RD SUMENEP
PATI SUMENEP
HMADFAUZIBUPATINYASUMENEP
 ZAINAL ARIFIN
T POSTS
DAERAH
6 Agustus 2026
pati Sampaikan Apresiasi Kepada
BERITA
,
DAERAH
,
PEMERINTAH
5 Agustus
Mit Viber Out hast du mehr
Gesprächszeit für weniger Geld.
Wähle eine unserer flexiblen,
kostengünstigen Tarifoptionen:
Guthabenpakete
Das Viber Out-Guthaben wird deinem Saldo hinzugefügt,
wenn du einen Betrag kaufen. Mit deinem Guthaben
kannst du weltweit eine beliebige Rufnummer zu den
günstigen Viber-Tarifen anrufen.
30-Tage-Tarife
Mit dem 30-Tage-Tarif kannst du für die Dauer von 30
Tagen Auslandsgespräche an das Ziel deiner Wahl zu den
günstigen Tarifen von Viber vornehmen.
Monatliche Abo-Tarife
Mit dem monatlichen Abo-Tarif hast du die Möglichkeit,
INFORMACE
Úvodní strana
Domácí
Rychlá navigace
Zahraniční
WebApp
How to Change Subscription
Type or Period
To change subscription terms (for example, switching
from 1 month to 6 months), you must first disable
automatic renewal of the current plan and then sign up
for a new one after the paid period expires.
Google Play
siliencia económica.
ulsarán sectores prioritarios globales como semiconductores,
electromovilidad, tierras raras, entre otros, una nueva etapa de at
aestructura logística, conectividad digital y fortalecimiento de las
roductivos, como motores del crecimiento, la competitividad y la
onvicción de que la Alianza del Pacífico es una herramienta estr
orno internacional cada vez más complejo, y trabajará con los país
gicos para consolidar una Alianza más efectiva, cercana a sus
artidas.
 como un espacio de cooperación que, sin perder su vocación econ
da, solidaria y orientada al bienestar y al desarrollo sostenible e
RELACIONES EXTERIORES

:: Task requirements ::
Please pick out every line of the records above that contains the word "kannst", and copy each one in full.

:: Written solution ::
kannst du weltweit eine beliebige Rufnummer zu den
Mit dem 30-Tage-Tarif kannst du für die Dauer von 30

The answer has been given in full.